EXERCISE OBJECTIVE |
Look through the data below and extract, unchanged, the lines from the one that contains "X100813600Y-69716400D03*" to the one that contains "X86175800Y-53207800D03*", both included.

MATERIAL PROVIDED |
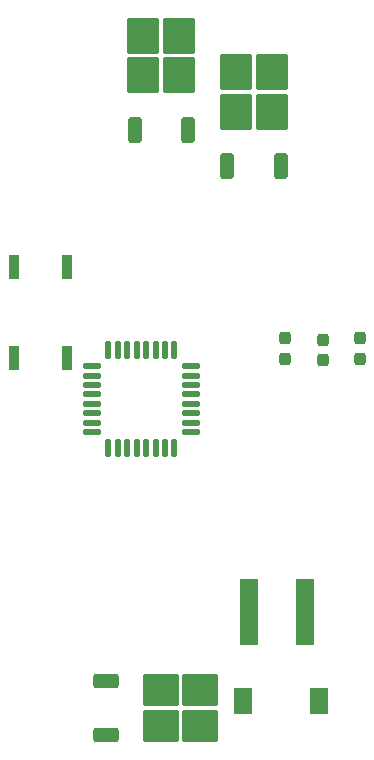
<source format=gbr>
%TF.GenerationSoftware,KiCad,Pcbnew,9.0.0*%
%TF.CreationDate,2025-03-23T00:24:25-05:00*%
%TF.ProjectId,WaterBlasterV2,57617465-7242-46c6-9173-74657256322e,rev?*%
%TF.SameCoordinates,Original*%
%TF.FileFunction,Paste,Top*%
%TF.FilePolarity,Positive*%
%FSLAX46Y46*%
G04 Gerber Fmt 4.6, Leading zero omitted, Abs format (unit mm)*
G04 Created by KiCad (PCBNEW 9.0.0) date 2025-03-23 00:24:25*
%MOMM*%
%LPD*%
G01*
G04 APERTURE LIST*
G04 Aperture macros list*
%AMRoundRect*
0 Rectangle with rounded corners*
0 $1 Rounding radius*
0 $2 $3 $4 $5 $6 $7 $8 $9 X,Y pos of 4 corners*
0 Add a 4 corners polygon primitive as box body*
4,1,4,$2,$3,$4,$5,$6,$7,$8,$9,$2,$3,0*
0 Add four circle primitives for the rounded corners*
1,1,$1+$1,$2,$3*
1,1,$1+$1,$4,$5*
1,1,$1+$1,$6,$7*
1,1,$1+$1,$8,$9*
0 Add four rect primitives between the rounded corners*
20,1,$1+$1,$2,$3,$4,$5,0*
20,1,$1+$1,$4,$5,$6,$7,0*
20,1,$1+$1,$6,$7,$8,$9,0*
20,1,$1+$1,$8,$9,$2,$3,0*%
G04 Aperture macros list end*
%ADD10RoundRect,0.125000X-0.625000X-0.125000X0.625000X-0.125000X0.625000X0.125000X-0.625000X0.125000X0*%
%ADD11RoundRect,0.125000X-0.125000X-0.625000X0.125000X-0.625000X0.125000X0.625000X-0.125000X0.625000X0*%
%ADD12R,1.600200X5.689600*%
%ADD13RoundRect,0.250000X-0.850000X-0.350000X0.850000X-0.350000X0.850000X0.350000X-0.850000X0.350000X0*%
%ADD14RoundRect,0.250000X-1.275000X-1.125000X1.275000X-1.125000X1.275000X1.125000X-1.275000X1.125000X0*%
%ADD15R,0.863600X2.006600*%
%ADD16RoundRect,0.250000X0.350000X-0.850000X0.350000X0.850000X-0.350000X0.850000X-0.350000X-0.850000X0*%
%ADD17RoundRect,0.250000X1.125000X-1.275000X1.125000X1.275000X-1.125000X1.275000X-1.125000X-1.275000X0*%
%ADD18R,1.500000X2.200000*%
%ADD19RoundRect,0.237500X0.237500X-0.287500X0.237500X0.287500X-0.237500X0.287500X-0.237500X-0.287500X0*%
G04 APERTURE END LIST*
D10*
%TO.C,U2*%
X116625000Y-93700000D03*
X116625000Y-94500000D03*
X116625000Y-95300000D03*
X116625000Y-96100000D03*
X116625000Y-96900000D03*
X116625000Y-97700000D03*
X116625000Y-98500000D03*
X116625000Y-99300000D03*
D11*
X118000000Y-100675000D03*
X118800000Y-100675000D03*
X119600000Y-100675000D03*
X120400000Y-100675000D03*
X121200000Y-100675000D03*
X122000000Y-100675000D03*
X122800000Y-100675000D03*
X123600000Y-100675000D03*
D10*
X124975000Y-99300000D03*
X124975000Y-98500000D03*
X124975000Y-97700000D03*
X124975000Y-96900000D03*
X124975000Y-96100000D03*
X124975000Y-95300000D03*
X124975000Y-94500000D03*
X124975000Y-93700000D03*
D11*
X123600000Y-92325000D03*
X122800000Y-92325000D03*
X122000000Y-92325000D03*
X121200000Y-92325000D03*
X120400000Y-92325000D03*
X119600000Y-92325000D03*
X118800000Y-92325000D03*
X118000000Y-92325000D03*
%TD*%
D12*
%TO.C,L2*%
X134631600Y-114540000D03*
X129932600Y-114540000D03*
%TD*%
D13*
%TO.C,Q1*%
X117800000Y-124900000D03*
D14*
X125775000Y-124145000D03*
X125775000Y-121095000D03*
X122425000Y-124145000D03*
X122425000Y-121095000D03*
D13*
X117800000Y-120340000D03*
%TD*%
D15*
%TO.C,SW1*%
X114518001Y-85305900D03*
X114518001Y-93002100D03*
X110017999Y-85305900D03*
X110017999Y-93002100D03*
%TD*%
D16*
%TO.C,Q3*%
X128040000Y-76800000D03*
D17*
X128795000Y-72175000D03*
X131845000Y-72175000D03*
X128795000Y-68825000D03*
X131845000Y-68825000D03*
D16*
X132600000Y-76800000D03*
%TD*%
D18*
%TO.C,L1*%
X135810000Y-122060000D03*
X129410000Y-122060000D03*
%TD*%
D16*
%TO.C,Q2*%
X120220000Y-73700000D03*
D17*
X120975000Y-69075000D03*
X124025000Y-69075000D03*
X120975000Y-65725000D03*
X124025000Y-65725000D03*
D16*
X124780000Y-73700000D03*
%TD*%
D19*
%TO.C,D2*%
X136144000Y-93204000D03*
X136144000Y-91454000D03*
%TD*%
%TO.C,D3*%
X132969000Y-93077000D03*
X132969000Y-91327000D03*
%TD*%
%TO.C,D1*%
X139319000Y-93077000D03*
X139319000Y-91327000D03*
%TD*%
M02*

</source>
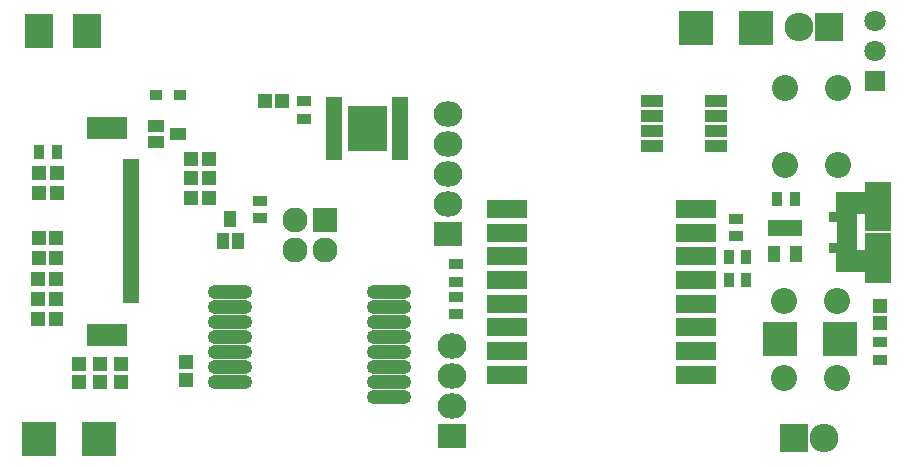
<source format=gbs>
G04 #@! TF.FileFunction,Soldermask,Bot*
%FSLAX46Y46*%
G04 Gerber Fmt 4.6, Leading zero omitted, Abs format (unit mm)*
G04 Created by KiCad (PCBNEW (2015-04-29 BZR 5630)-product) date Mon 29 Jun 2015 10:52:54 BST*
%MOMM*%
G01*
G04 APERTURE LIST*
%ADD10C,0.150000*%
%ADD11R,2.297380X1.573480*%
%ADD12R,2.297380X2.774900*%
%ADD13R,2.500580X1.873200*%
%ADD14R,2.400000X0.849580*%
%ADD15R,1.779220X0.849580*%
%ADD16R,2.950160X2.899360*%
%ADD17R,1.150000X1.200000*%
%ADD18R,1.200000X1.150000*%
%ADD19R,1.197560X1.197560*%
%ADD20R,2.432000X2.127200*%
%ADD21O,2.432000X2.127200*%
%ADD22R,3.400000X1.600000*%
%ADD23R,1.300000X0.900000*%
%ADD24R,0.900000X1.300000*%
%ADD25R,1.050000X1.460000*%
%ADD26O,3.752800X1.212800*%
%ADD27R,1.950000X1.000000*%
%ADD28R,0.999440X1.400760*%
%ADD29R,0.990000X0.850000*%
%ADD30R,2.400000X2.900000*%
%ADD31R,1.400760X0.999440*%
%ADD32R,1.450000X0.850000*%
%ADD33R,1.870000X1.295000*%
%ADD34R,1.797000X1.797000*%
%ADD35C,1.797000*%
%ADD36C,2.200860*%
%ADD37R,2.432000X2.432000*%
%ADD38O,2.432000X2.432000*%
%ADD39R,2.127200X2.127200*%
%ADD40O,2.127200X2.127200*%
%ADD41R,1.400760X0.669240*%
%ADD42R,3.400000X1.900000*%
G04 APERTURE END LIST*
D10*
D11*
X132232400Y-60833000D03*
X132232400Y-62509400D03*
D12*
X132232400Y-64584580D03*
X132232400Y-58757820D03*
D13*
X129933700Y-64132460D03*
X129933700Y-59209940D03*
D14*
X129273020Y-60370720D03*
D15*
X129573020Y-61020960D03*
X129573020Y-61671200D03*
X129573020Y-62321440D03*
D14*
X129273020Y-62971680D03*
D16*
X123916440Y-70713600D03*
X128965960Y-70713600D03*
D17*
X73609200Y-74156000D03*
X73609200Y-72656000D03*
D16*
X116804440Y-44348400D03*
X121853960Y-44348400D03*
D18*
X80276000Y-50546000D03*
X81776000Y-50546000D03*
D16*
X61178440Y-79146400D03*
X66227960Y-79146400D03*
D18*
X62573600Y-68986400D03*
X61073600Y-68986400D03*
X62573600Y-67310000D03*
X61073600Y-67310000D03*
X62624400Y-63855600D03*
X61124400Y-63855600D03*
X62624400Y-62179200D03*
X61124400Y-62179200D03*
X62675200Y-58369200D03*
X61175200Y-58369200D03*
X62573600Y-65582800D03*
X61073600Y-65582800D03*
X62675200Y-56642000D03*
X61175200Y-56642000D03*
D19*
X132384800Y-67881500D03*
X132384800Y-69380100D03*
D20*
X96113600Y-78892400D03*
D21*
X96113600Y-76352400D03*
X96113600Y-73812400D03*
X96113600Y-71272400D03*
D22*
X100813600Y-73716400D03*
X100813600Y-71716400D03*
X100813600Y-69716400D03*
X100813600Y-67716400D03*
X100813600Y-65716400D03*
X100813600Y-63716400D03*
X100813600Y-61716400D03*
X100813600Y-59716400D03*
X116813600Y-59716400D03*
X116813600Y-61716400D03*
X116813600Y-65716400D03*
X116813600Y-67716400D03*
X116813600Y-69716400D03*
X116813600Y-71716400D03*
X116813600Y-73716400D03*
X116813600Y-63716400D03*
D23*
X96469200Y-65875600D03*
X96469200Y-64375600D03*
X96469200Y-67118800D03*
X96469200Y-68618800D03*
X132384800Y-70979600D03*
X132384800Y-72479600D03*
X79857600Y-60490800D03*
X79857600Y-58990800D03*
D24*
X123659200Y-58877200D03*
X125159200Y-58877200D03*
X119544400Y-63754000D03*
X121044400Y-63754000D03*
D23*
X120192800Y-60514800D03*
X120192800Y-62014800D03*
D24*
X119544400Y-65735200D03*
X121044400Y-65735200D03*
D23*
X83616800Y-52058000D03*
X83616800Y-50558000D03*
D24*
X62675200Y-54864000D03*
X61175200Y-54864000D03*
D25*
X123357600Y-61333200D03*
X124307600Y-61333200D03*
X125257600Y-61333200D03*
X125257600Y-63533200D03*
X123357600Y-63533200D03*
D26*
X90779600Y-66700400D03*
X90779600Y-67970400D03*
X90779600Y-69240400D03*
X90779600Y-70510400D03*
X90779600Y-71780400D03*
X90779600Y-73050400D03*
X90779600Y-74320400D03*
X90779600Y-75590400D03*
X77368400Y-74345800D03*
X77368400Y-73075800D03*
X77368400Y-71805800D03*
X77368400Y-70535800D03*
X77368400Y-69265800D03*
X77368400Y-67995800D03*
X77368400Y-66700400D03*
D27*
X118473200Y-50571400D03*
X118473200Y-51841400D03*
X118473200Y-53111400D03*
X118473200Y-54381400D03*
X113073200Y-54381400D03*
X113073200Y-53111400D03*
X113073200Y-51841400D03*
X113073200Y-50571400D03*
D18*
X74027600Y-55473600D03*
X75527600Y-55473600D03*
D17*
X68122800Y-72808400D03*
X68122800Y-74308400D03*
X64566800Y-72808400D03*
X64566800Y-74308400D03*
X66294000Y-72808400D03*
X66294000Y-74308400D03*
D28*
X76718160Y-62417960D03*
X78018640Y-62417960D03*
X77368400Y-60518040D03*
D29*
X71030200Y-50038000D03*
X73140200Y-50038000D03*
D30*
X65195200Y-44653200D03*
X61195200Y-44653200D03*
D20*
X95758000Y-61772800D03*
D21*
X95758000Y-59232800D03*
X95758000Y-56692800D03*
X95758000Y-54152800D03*
X95758000Y-51612800D03*
D31*
X71033640Y-52689760D03*
X71033640Y-53990240D03*
X72933560Y-53340000D03*
D32*
X86175800Y-55157800D03*
X86175800Y-54507800D03*
X86175800Y-53857800D03*
X86175800Y-53207800D03*
X86175800Y-52557800D03*
X86175800Y-51907800D03*
X86175800Y-51257800D03*
X86175800Y-50607800D03*
X91725800Y-50607800D03*
X91725800Y-51257800D03*
X91725800Y-51907800D03*
X91725800Y-52557800D03*
X91725800Y-53207800D03*
X91725800Y-53857800D03*
X91725800Y-54507800D03*
X91725800Y-55157800D03*
D33*
X89685800Y-51540300D03*
X89685800Y-52435300D03*
X89685800Y-53330300D03*
X89685800Y-54225300D03*
X88215800Y-51540300D03*
X88215800Y-52435300D03*
X88215800Y-53330300D03*
X88215800Y-54225300D03*
D18*
X74027600Y-57099200D03*
X75527600Y-57099200D03*
X74027600Y-58724800D03*
X75527600Y-58724800D03*
D34*
X131927600Y-48869600D03*
D35*
X131927600Y-46329600D03*
X131927600Y-43789600D03*
D36*
X124307600Y-55930800D03*
X124307600Y-49428400D03*
X128808480Y-55930800D03*
X128808480Y-49428400D03*
X124206000Y-73964800D03*
X124206000Y-67462400D03*
X128706880Y-73964800D03*
X128706880Y-67462400D03*
D37*
X128016000Y-44297600D03*
D38*
X125476000Y-44297600D03*
D39*
X85394800Y-60604400D03*
D40*
X82854800Y-60604400D03*
X85394800Y-63144400D03*
X82854800Y-63144400D03*
D37*
X125069600Y-79095600D03*
D38*
X127609600Y-79095600D03*
D41*
X68948800Y-55836800D03*
X68948800Y-56336800D03*
X68948800Y-56836800D03*
X68948800Y-57336800D03*
X68948800Y-57836800D03*
X68948800Y-58336800D03*
X68948800Y-58836800D03*
X68948800Y-59336800D03*
X68948800Y-59836800D03*
X68948800Y-60336800D03*
X68948800Y-60836800D03*
X68948800Y-61336800D03*
X68948800Y-61836800D03*
X68948800Y-62336800D03*
X68948800Y-62836800D03*
X68948800Y-63336800D03*
X68948800Y-63836800D03*
X68948800Y-64336800D03*
X68948800Y-64836800D03*
X68948800Y-65336800D03*
X68948800Y-65836800D03*
X68948800Y-66336800D03*
X68948800Y-66836800D03*
X68948800Y-67336800D03*
D42*
X66948800Y-70336800D03*
X66948800Y-52836800D03*
M02*

</source>
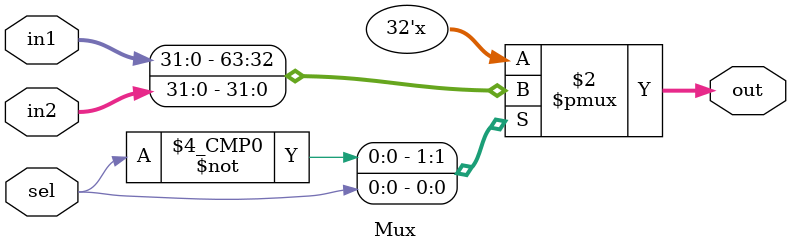
<source format=v>
`timescale 1ns / 1ps


module Mux(
    input wire [31:0] in1,
    input wire [31:0] in2,
    input wire sel,
    output reg [31:0] out
    );

    always @(in1, in2, sel) begin
        case(sel)
            1'b0: out = in1;
            1'b1: out = in2;
            default: out = 32'b0;
        endcase        
    end
endmodule

</source>
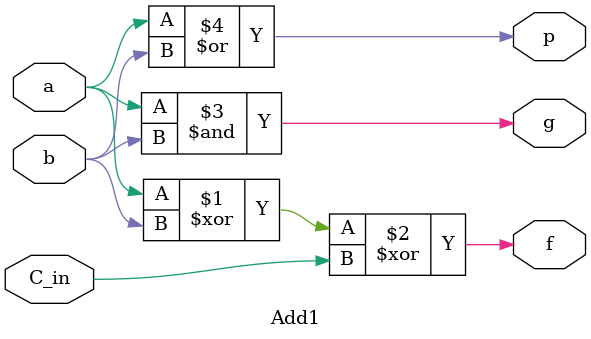
<source format=v>
module Add1
(
		input a,
		input b,
		input C_in,
		output f,
		output g,
		output p
		);
assign f=a^b^C_in;
assign g=a&b;
assign p=a|b;
endmodule

</source>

REPLY |
X100813600Y-69716400D03*
X100813600Y-67716400D03*
X100813600Y-65716400D03*
X100813600Y-63716400D03*
X100813600Y-61716400D03*
X100813600Y-59716400D03*
X116813600Y-59716400D03*
X116813600Y-61716400D03*
X116813600Y-65716400D03*
X116813600Y-67716400D03*
X116813600Y-69716400D03*
X116813600Y-71716400D03*
X116813600Y-73716400D03*
X116813600Y-63716400D03*
D23*
X96469200Y-65875600D03*
X96469200Y-64375600D03*
X96469200Y-67118800D03*
X96469200Y-68618800D03*
X132384800Y-70979600D03*
X132384800Y-72479600D03*
X79857600Y-60490800D03*
X79857600Y-58990800D03*
D24*
X123659200Y-58877200D03*
X125159200Y-58877200D03*
X119544400Y-63754000D03*
X121044400Y-63754000D03*
D23*
X120192800Y-60514800D03*
X120192800Y-62014800D03*
D24*
X119544400Y-65735200D03*
X121044400Y-65735200D03*
D23*
X83616800Y-52058000D03*
X83616800Y-50558000D03*
D24*
X62675200Y-54864000D03*
X61175200Y-54864000D03*
D25*
X123357600Y-61333200D03*
X124307600Y-61333200D03*
X125257600Y-61333200D03*
X125257600Y-63533200D03*
X123357600Y-63533200D03*
D26*
X90779600Y-66700400D03*
X90779600Y-67970400D03*
X90779600Y-69240400D03*
X90779600Y-70510400D03*
X90779600Y-71780400D03*
X90779600Y-73050400D03*
X90779600Y-74320400D03*
X90779600Y-75590400D03*
X77368400Y-74345800D03*
X77368400Y-73075800D03*
X77368400Y-71805800D03*
X77368400Y-70535800D03*
X77368400Y-69265800D03*
X77368400Y-67995800D03*
X77368400Y-66700400D03*
D27*
X118473200Y-50571400D03*
X118473200Y-51841400D03*
X118473200Y-53111400D03*
X118473200Y-54381400D03*
X113073200Y-54381400D03*
X113073200Y-53111400D03*
X113073200Y-51841400D03*
X113073200Y-50571400D03*
D18*
X74027600Y-55473600D03*
X75527600Y-55473600D03*
D17*
X68122800Y-72808400D03*
X68122800Y-74308400D03*
X64566800Y-72808400D03*
X64566800Y-74308400D03*
X66294000Y-72808400D03*
X66294000Y-74308400D03*
D28*
X76718160Y-62417960D03*
X78018640Y-62417960D03*
X77368400Y-60518040D03*
D29*
X71030200Y-50038000D03*
X73140200Y-50038000D03*
D30*
X65195200Y-44653200D03*
X61195200Y-44653200D03*
D20*
X95758000Y-61772800D03*
D21*
X95758000Y-59232800D03*
X95758000Y-56692800D03*
X95758000Y-54152800D03*
X95758000Y-51612800D03*
D31*
X71033640Y-52689760D03*
X71033640Y-53990240D03*
X72933560Y-53340000D03*
D32*
X86175800Y-55157800D03*
X86175800Y-54507800D03*
X86175800Y-53857800D03*
X86175800Y-53207800D03*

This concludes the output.